Argentina asks IMF to release $50bn loan as crisis worsens

President Mauricio Macri said the move was designed to restore confidence in the Argentine economy

Argentina asks IMF to release $50bn loan as crisis worsens

President Mauricio Macri said the move was designed to restore confidence in the Argentine economy

30 August 2018 Thursday 07:20
Argentina asks IMF to release $50bn loan as crisis worsens

Argentina's government has unexpectedly asked for the early release of a $50bn (£37.2bn) loan from the IMF amid a growing economic crisis.

President Mauricio Macri said the move was designed to restore confidence in the Argentine economy.

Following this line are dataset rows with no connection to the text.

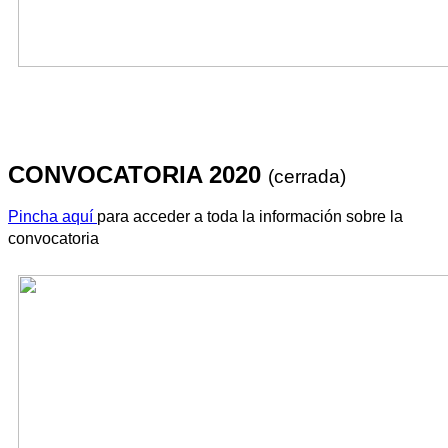
CONVOCATORIA 2020
(cerrada
)
Pincha aquí
para acceder a toda la información sobre la
convocatoria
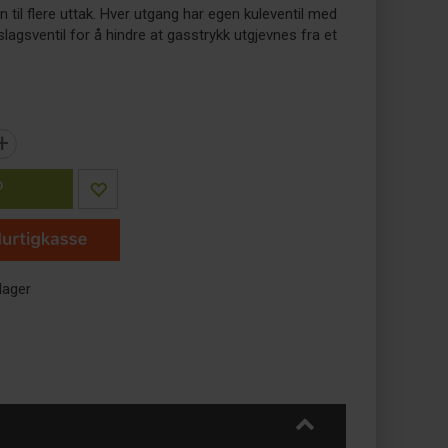
en til flere uttak. Hver utgang har egen kuleventil med
slagsventil for å hindre at gasstrykk utgjevnes fra et
+
P
lager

The Argentine peso has lost more than 40% of its value against the US dollar this year and inflation is rampant.

The IMF confirmed on Wednesday it was looking to strengthen the arrangement and changing its phasing.

"I stressed my support for Argentina's policy efforts and our readiness to assist the government in developing its revised policy plans," Christine Lagarde, the International Monetary Fund's managing director, said in a statement.

Investors are concerned Argentina may not be able repay its heavy government borrowing and could default.

Correspondents say the decision to speed up the IMF bailout smacks of growing desperation.

When the terms of the loan were agreed in May, President Macri said he expected the economy to recover and did not plan to use the money.

What did the president say?

"Over the last week we have seen new expressions of lack of confidence in the markets, specifically over our financing capacity in 2019," Mr Macri said in a televised address.

"We have agreed with the International Monetary Fund to advance all the necessary funds to guarantee compliance with the financial programme next year.

"This decision aims to eliminate any uncertainty."

He added that further measures to rein in government borrowing would accompany the move.

What do his opponents say?

Mr Macri's decision to ask the IMF for help in May was criticised by many within his country.

The IMF is widely loathed in Argentina and blamed for the country's 2001 economic collapse after it pulled the plug and denied financial support.

The country's opposition blames Mr Macri's centre-right policies, including the end of capital controls and cuts to social programmes, for the economic crisis.

Demonstrators hold a banner that reads "IMF (International Monetary Fund), never again" during a protest against the G20 Meeting of Finance Ministers in Buenos Aires, Argentina, July 21, 2018.

"IMF, never again," reads a banner held by protesters in Buenos Aires last month

What is the IMF's view?

Argentina, which has been plagued by economic problems for years, asked for assistance from the IMF in May after its currency hit an all-time low.

The country committed to tackle its double-digit inflation and cut public spending as part of the deal.

IMF managing director Christine Lagarde said at the time that the plan had been designed by the Argentine government and was "aimed at strengthening the economy for the benefit of all Argentines".

People walk past an electronic board showing currency exchange rates in Buenos Aires" financial district, Argentina August 29, 2018

At the beginning of the year, a dollar bought 20 pesos - now it buys more than 30

After speaking to President Macri on Wednesday evening, she said that she had instructed her staff to work with the Argentine authorities to strengthen the agreed arrangement and re-examine the planned phasing.

She also said she was confident the "strong commitment and determination" of the authorities would be instrumental on steering the country through the difficult financial climate.

Have we been here before?

In 2001, Argentina's government defaulted on its debt and left the banking system largely paralysed.

The effect on Argentines was devastating, with many seeing their prosperity quickly disappear.

Those who experienced it fear a return of government restrictions imposed back then to prevent a run on the banks.

Under the constraints, which lasted for a year, people could not freely withdraw money from their accounts, making life very difficult for ordinary Argentines.